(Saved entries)
--- START ---

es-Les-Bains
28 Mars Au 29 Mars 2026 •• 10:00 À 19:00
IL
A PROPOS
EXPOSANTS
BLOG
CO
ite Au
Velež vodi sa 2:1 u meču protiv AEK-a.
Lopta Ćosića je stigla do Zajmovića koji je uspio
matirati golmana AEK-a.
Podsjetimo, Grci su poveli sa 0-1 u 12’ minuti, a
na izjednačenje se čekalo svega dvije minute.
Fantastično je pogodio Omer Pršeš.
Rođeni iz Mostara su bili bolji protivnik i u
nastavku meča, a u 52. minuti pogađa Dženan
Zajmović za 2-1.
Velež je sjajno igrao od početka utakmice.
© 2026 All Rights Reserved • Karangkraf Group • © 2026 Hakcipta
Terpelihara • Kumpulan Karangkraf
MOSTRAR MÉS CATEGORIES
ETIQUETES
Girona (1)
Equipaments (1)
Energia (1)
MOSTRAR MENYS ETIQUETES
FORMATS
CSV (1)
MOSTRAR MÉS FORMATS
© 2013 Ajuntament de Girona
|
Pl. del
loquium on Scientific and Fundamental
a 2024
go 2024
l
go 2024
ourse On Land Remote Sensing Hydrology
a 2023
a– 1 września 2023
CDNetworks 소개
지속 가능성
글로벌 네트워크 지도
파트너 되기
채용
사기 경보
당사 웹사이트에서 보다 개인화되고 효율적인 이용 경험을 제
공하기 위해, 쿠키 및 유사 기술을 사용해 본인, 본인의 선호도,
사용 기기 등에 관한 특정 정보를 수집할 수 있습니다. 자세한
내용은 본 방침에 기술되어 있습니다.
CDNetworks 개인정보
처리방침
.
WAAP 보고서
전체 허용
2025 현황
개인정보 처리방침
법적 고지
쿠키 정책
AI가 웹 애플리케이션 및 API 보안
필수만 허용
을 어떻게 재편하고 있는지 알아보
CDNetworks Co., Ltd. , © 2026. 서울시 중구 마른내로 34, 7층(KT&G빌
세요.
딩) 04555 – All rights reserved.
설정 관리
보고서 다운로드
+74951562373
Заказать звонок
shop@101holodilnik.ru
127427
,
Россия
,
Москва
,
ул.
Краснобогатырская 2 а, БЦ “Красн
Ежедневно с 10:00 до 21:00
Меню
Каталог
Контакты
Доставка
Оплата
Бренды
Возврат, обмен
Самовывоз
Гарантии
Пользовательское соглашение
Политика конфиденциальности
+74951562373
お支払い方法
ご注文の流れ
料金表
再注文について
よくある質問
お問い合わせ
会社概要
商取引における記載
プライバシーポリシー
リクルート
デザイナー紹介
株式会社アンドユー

--- END ---

Quote every line of the listing above word for word.

es-Les-Bains
28 Mars Au 29 Mars 2026 •• 10:00 À 19:00
IL
A PROPOS
EXPOSANTS
BLOG
CO
ite Au
Velež vodi sa 2:1 u meču protiv AEK-a.
Lopta Ćosića je stigla do Zajmovića koji je uspio
matirati golmana AEK-a.
Podsjetimo, Grci su poveli sa 0-1 u 12’ minuti, a
na izjednačenje se čekalo svega dvije minute.
Fantastično je pogodio Omer Pršeš.
Rođeni iz Mostara su bili bolji protivnik i u
nastavku meča, a u 52. minuti pogađa Dženan
Zajmović za 2-1.
Velež je sjajno igrao od početka utakmice.
© 2026 All Rights Reserved • Karangkraf Group • © 2026 Hakcipta
Terpelihara • Kumpulan Karangkraf
MOSTRAR MÉS CATEGORIES
ETIQUETES
Girona (1)
Equipaments (1)
Energia (1)
MOSTRAR MENYS ETIQUETES
FORMATS
CSV (1)
MOSTRAR MÉS FORMATS
© 2013 Ajuntament de Girona
|
Pl. del
loquium on Scientific and Fundamental
a 2024
go 2024
l
go 2024
ourse On Land Remote Sensing Hydrology
a 2023
a– 1 września 2023
CDNetworks 소개
지속 가능성
글로벌 네트워크 지도
파트너 되기
채용
사기 경보
당사 웹사이트에서 보다 개인화되고 효율적인 이용 경험을 제
공하기 위해, 쿠키 및 유사 기술을 사용해 본인, 본인의 선호도,
사용 기기 등에 관한 특정 정보를 수집할 수 있습니다. 자세한
내용은 본 방침에 기술되어 있습니다.
CDNetworks 개인정보
처리방침
.
WAAP 보고서
전체 허용
2025 현황
개인정보 처리방침
법적 고지
쿠키 정책
AI가 웹 애플리케이션 및 API 보안
필수만 허용
을 어떻게 재편하고 있는지 알아보
CDNetworks Co., Ltd. , © 2026. 서울시 중구 마른내로 34, 7층(KT&G빌
세요.
딩) 04555 – All rights reserved.
설정 관리
보고서 다운로드
+74951562373
Заказать звонок
shop@101holodilnik.ru
127427
,
Россия
,
Москва
,
ул.
Краснобогатырская 2 а, БЦ “Красн
Ежедневно с 10:00 до 21:00
Меню
Каталог
Контакты
Доставка
Оплата
Бренды
Возврат, обмен
Самовывоз
Гарантии
Пользовательское соглашение
Политика конфиденциальности
+74951562373
お支払い方法
ご注文の流れ
料金表
再注文について
よくある質問
お問い合わせ
会社概要
商取引における記載
プライバシーポリシー
リクルート
デザイナー紹介
株式会社アンドユー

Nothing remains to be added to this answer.